__Problem statement__. Please copy the listing below word for word, keeping each line break where it falls.

*** Opening of Records provided ***

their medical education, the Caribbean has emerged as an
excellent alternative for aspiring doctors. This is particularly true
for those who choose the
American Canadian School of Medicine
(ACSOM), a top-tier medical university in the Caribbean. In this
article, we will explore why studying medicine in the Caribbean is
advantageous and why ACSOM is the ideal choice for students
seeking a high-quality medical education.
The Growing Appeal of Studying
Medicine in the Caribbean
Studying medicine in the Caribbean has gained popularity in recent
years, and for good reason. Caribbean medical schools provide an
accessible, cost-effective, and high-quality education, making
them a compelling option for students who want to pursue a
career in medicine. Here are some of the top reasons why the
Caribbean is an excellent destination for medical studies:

*** Close of Records provided ***

__Solution for this problem__.
their medical education, the Caribbean has emerged as an
excellent alternative for aspiring doctors. This is particularly true
for those who choose the
American Canadian School of Medicine
(ACSOM), a top-tier medical university in the Caribbean. In this
article, we will explore why studying medicine in the Caribbean is
advantageous and why ACSOM is the ideal choice for students
seeking a high-quality medical education.
The Growing Appeal of Studying
Medicine in the Caribbean
Studying medicine in the Caribbean has gained popularity in recent
years, and for good reason. Caribbean medical schools provide an
accessible, cost-effective, and high-quality education, making
them a compelling option for students who want to pursue a
career in medicine. Here are some of the top reasons why the
Caribbean is an excellent destination for medical studies:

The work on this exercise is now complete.